Wieder Einsatz von Tränengas
Die Polizei sah wohl den Einsatz von Tränengas als einzige Lösung, woraufhin die Fans zurückrückten. Szenen aus dem Gezi-Park-Protest kamen in Erinnerung. Damals nahm "Carsi", die Fangruppe Besiktas´, an den Protesten öffentlich teil. Die Beamten räumten zuerst das Feld und dann das Stadion. Später am Abend verkündete die Istanbuler Polizei mehr als 60 Festnahmen.
Kritische Situation: Rote Karte für Melo (Mitte). picture-alliance
Partie wurde abgebrochen
Das Derby wurde in der 93. Minute von Schiedsrichter Aydinus beim Stand von 2:1 für die Gäste abgebrochen. Die Entscheidung über den Ausgang des Spiels wird der Vorstand des TFF in den nächsten Tagen treffen. Man erwartet eine 3:0-Wertung für Galatasaray und eine saftige Strafe für Besiktas. Die "schwarzen Adler" werden wohl einige Spiele vor leeren Tribünen austragen müssen. Lütfi Aribogan, Vorstandsmitglied von Galatasaray, äußerte sich nach der Partie über die Ausschreitungen: "Gut, dass das Verbot für Gäste-Zuschauer in Kraft ist." Damit spielte er auf die Entscheidung des TFF an, die vor zwei Jahren bestimmte, dass unter Istanbuler Klubs der Eintritt für Gäste-Anhänger verboten ist.
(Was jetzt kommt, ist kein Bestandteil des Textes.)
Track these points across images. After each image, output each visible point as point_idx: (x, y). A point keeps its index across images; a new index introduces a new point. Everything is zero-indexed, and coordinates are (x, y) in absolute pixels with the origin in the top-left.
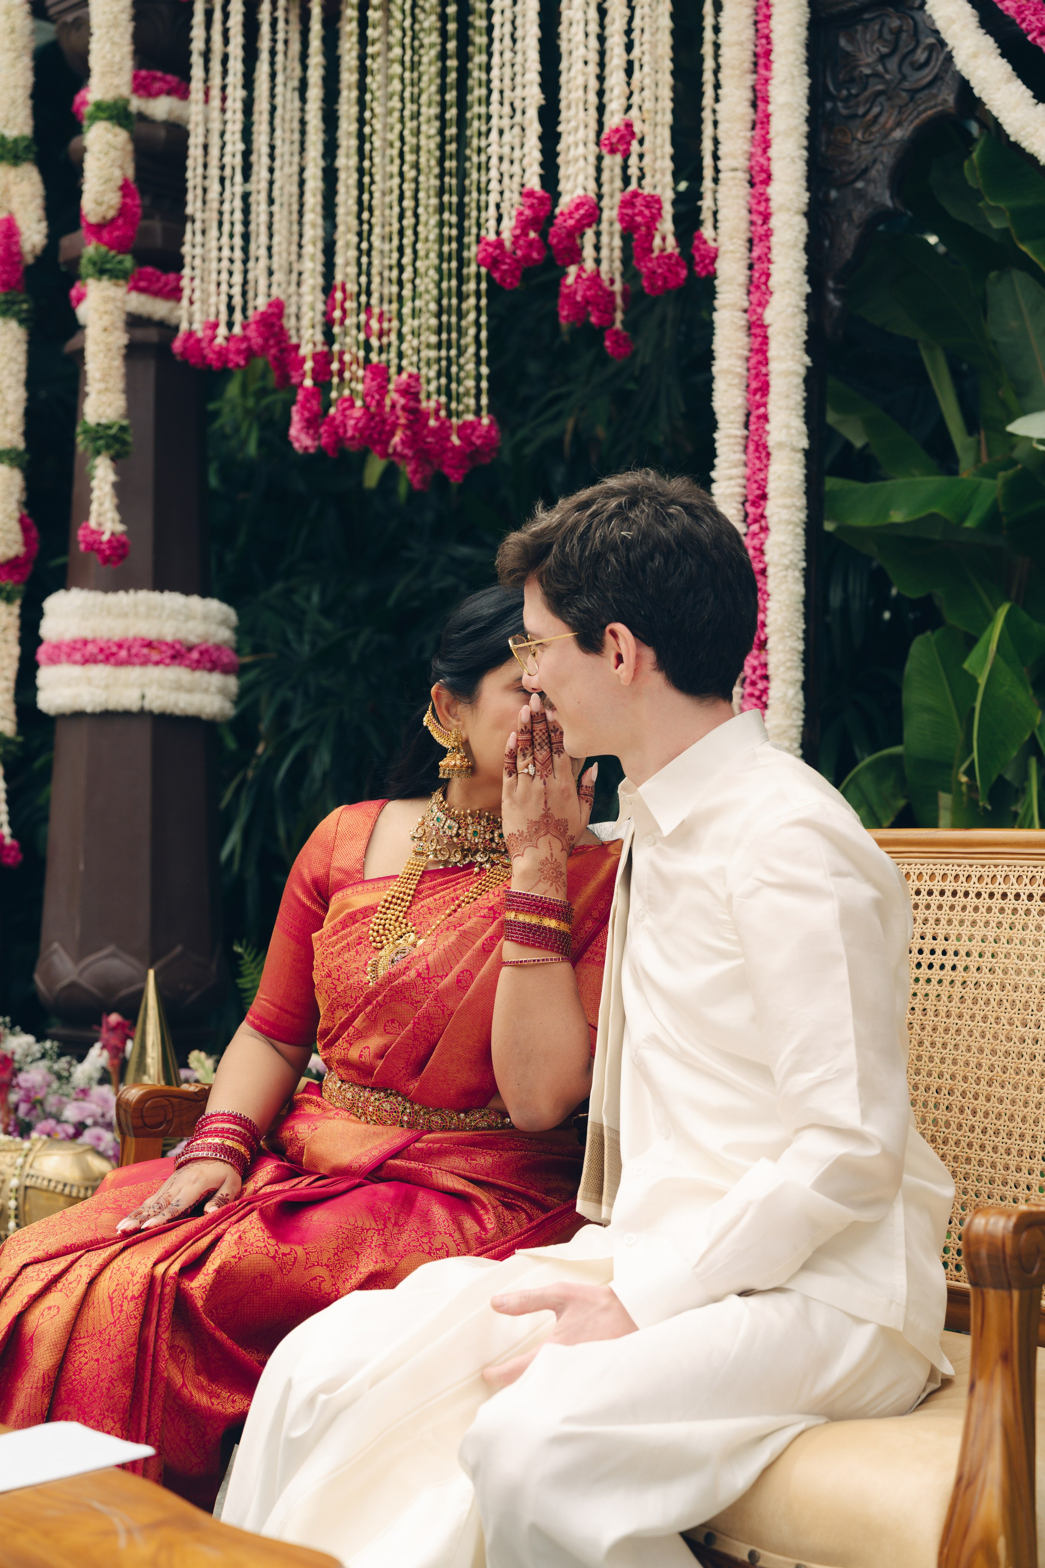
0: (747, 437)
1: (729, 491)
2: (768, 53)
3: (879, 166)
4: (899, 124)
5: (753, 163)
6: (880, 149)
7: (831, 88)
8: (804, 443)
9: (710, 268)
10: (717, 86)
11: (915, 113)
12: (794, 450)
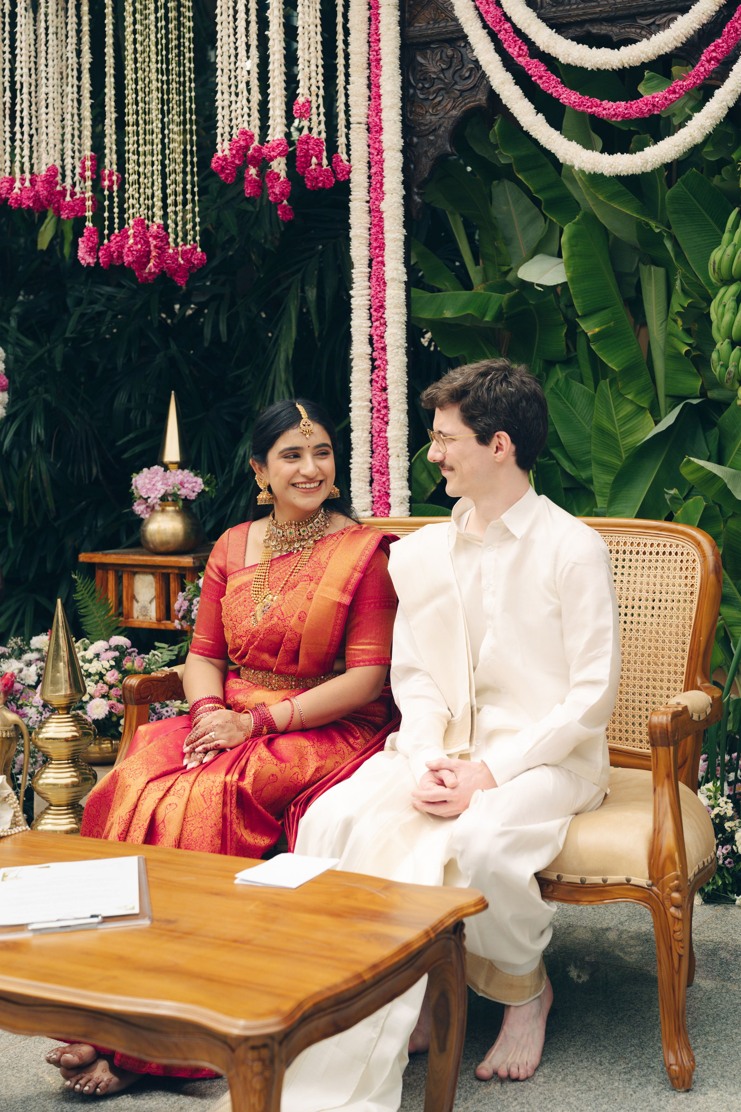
0: (370, 272)
1: (362, 303)
2: (378, 60)
3: (443, 129)
4: (454, 108)
5: (370, 120)
6: (443, 120)
7: (412, 82)
8: (405, 278)
9: (346, 176)
10: (347, 75)
11: (463, 103)
12: (400, 282)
Melo gibt Kommentar ab - Präsident Orman hofft auf keine weiteren Strafen
Im offiziellen Fernsehsender des Vereins, GSTV, hat Mittelfeldspieler und Rotsünder Melo erste Erklärungen abgegeben. Der Spieler unterstrich die Tatsache, dass die Zuschauer bereits den Platz gestürmt hätten, während er beim Gang in die Kabine sein Trikot auszog und es Richtung Haupttribüne zeigte. "Die Aktion wird als Anreiz der Ausschreitungen gesehen, das entspricht nicht der Wahrheit", erklärte der 30-jährige Brasilianer und ergänzte, "mein Respekt gegenüber den Besiktas-Fans ist unendlich groß." Außerdem äußerte sich BJK-Präsident Fikret Orman zu den Vorfällen nach der Partie. "Wir werden gegen die Fans auf dem Platz juristisch vorgehen, ich hoffe auf keine weiteren Strafen vom TFF", so Orman. Desweiteren verkündete er, dass man den Vertrag mit dem Sicherheitsdienst gekündigt habe: "Sie sind da, um die Fans zu stoppen und nicht vor ihnen wegzulaufen."